Agreement may yield wheelchair-accessible city taxicabs

Posted: June 15, 2014

Philadelphia could have dozens of wheelchair-accessible taxicabs by the end of the year, thanks in part to a federal court order signed Friday.

The order was a compromise between the Philadelphia Parking Authority and Disabled in Action of Pennsylvania, and was reached after a three-year court battle. The settlement is contingent on the Pennsylvania Independent Regulatory Review Commission's approving necessary regulations next week.

In the five-page decision, U.S. District Judge C. Darnell Jones III states that the Parking Authority will have to issue 150 taxicab medallions in the next 10 years exclusively for wheelchair-accessible vehicles. The order says 45 medallions have been authorized for issuance and mandates that the parties work together to advertise the wheelchair-accessible cabs.

"We're thrilled," said Nancy Salandra, vice president of the disabilities advocacy group Liberty Resources. "It's been a long, arduous process."

Friday's order stemmed from a 2011 federal lawsuit accusing the state-run Parking Authority, which regulates city cabs, of violating the Americans With Disabilities Act by not having wheelchair-accessible taxis.

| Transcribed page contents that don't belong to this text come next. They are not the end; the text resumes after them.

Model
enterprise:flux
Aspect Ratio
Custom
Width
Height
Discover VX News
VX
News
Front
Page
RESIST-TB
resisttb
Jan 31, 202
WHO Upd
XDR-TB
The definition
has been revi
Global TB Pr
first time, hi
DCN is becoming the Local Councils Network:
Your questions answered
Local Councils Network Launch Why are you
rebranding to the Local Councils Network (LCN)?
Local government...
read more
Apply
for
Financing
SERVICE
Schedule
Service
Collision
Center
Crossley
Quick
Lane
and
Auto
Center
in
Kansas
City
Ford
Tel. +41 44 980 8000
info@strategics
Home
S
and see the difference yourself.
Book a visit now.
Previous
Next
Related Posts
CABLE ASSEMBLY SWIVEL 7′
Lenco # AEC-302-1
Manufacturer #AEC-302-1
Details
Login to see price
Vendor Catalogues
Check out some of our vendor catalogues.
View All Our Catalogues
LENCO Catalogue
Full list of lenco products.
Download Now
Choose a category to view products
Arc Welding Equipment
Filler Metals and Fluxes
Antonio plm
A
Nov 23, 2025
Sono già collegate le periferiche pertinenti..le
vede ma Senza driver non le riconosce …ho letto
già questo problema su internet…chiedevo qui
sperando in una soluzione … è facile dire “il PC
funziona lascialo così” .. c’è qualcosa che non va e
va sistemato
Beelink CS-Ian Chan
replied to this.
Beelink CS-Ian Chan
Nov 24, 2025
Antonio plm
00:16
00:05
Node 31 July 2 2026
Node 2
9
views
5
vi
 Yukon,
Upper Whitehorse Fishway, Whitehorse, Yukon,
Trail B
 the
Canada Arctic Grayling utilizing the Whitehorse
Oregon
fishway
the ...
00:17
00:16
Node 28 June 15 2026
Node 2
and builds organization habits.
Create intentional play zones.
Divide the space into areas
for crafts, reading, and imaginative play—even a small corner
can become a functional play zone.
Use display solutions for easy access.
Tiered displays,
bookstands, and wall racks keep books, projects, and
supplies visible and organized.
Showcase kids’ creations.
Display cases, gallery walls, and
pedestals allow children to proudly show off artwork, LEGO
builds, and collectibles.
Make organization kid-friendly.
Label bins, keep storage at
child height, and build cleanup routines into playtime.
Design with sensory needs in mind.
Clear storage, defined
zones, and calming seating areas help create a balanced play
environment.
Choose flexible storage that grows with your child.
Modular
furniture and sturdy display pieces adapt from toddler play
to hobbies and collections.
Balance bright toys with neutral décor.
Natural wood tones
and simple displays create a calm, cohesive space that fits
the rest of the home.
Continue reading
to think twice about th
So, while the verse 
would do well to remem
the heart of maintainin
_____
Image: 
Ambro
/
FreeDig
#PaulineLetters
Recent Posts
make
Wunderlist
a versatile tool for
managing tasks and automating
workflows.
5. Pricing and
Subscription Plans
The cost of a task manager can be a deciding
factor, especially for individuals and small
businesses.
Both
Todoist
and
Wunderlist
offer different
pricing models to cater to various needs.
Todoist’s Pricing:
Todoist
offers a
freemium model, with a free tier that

Gov. Corbett signed legislation in 2012 that paved the way for wheelchair-accessible cabs by allowing the authority to auction 15 new medallions a year until the total reaches 150. The authority had argued that not all 150 had to be for wheelchair-accessible vehicles.

"The authority and the plaintiffs negotiated this order and then asked the court to approve it," Dennis Weldon, the authority's lawyer, said Friday. "Philadelphia desperately needs wheelchair-accessible taxicabs, and we are very happy to be in a position to work directly with the disabled community to begin to solve this flaw in our city's transportation infrastructure."

Disabled residents and visitors have had to rely on SEPTA, which has a limited service area, or paratransit, which is often late or overbooked and must be reserved at least a day in advance.

If the review commission doesn't pass the regulations, "then we're back to square one," Stephen Gold, lawyer for Disabled in Action, said. The plaintiffs would have 30 days to decide whether to continue the lawsuit.

If the regulations are passed, then the order is enforced and the court action is dropped.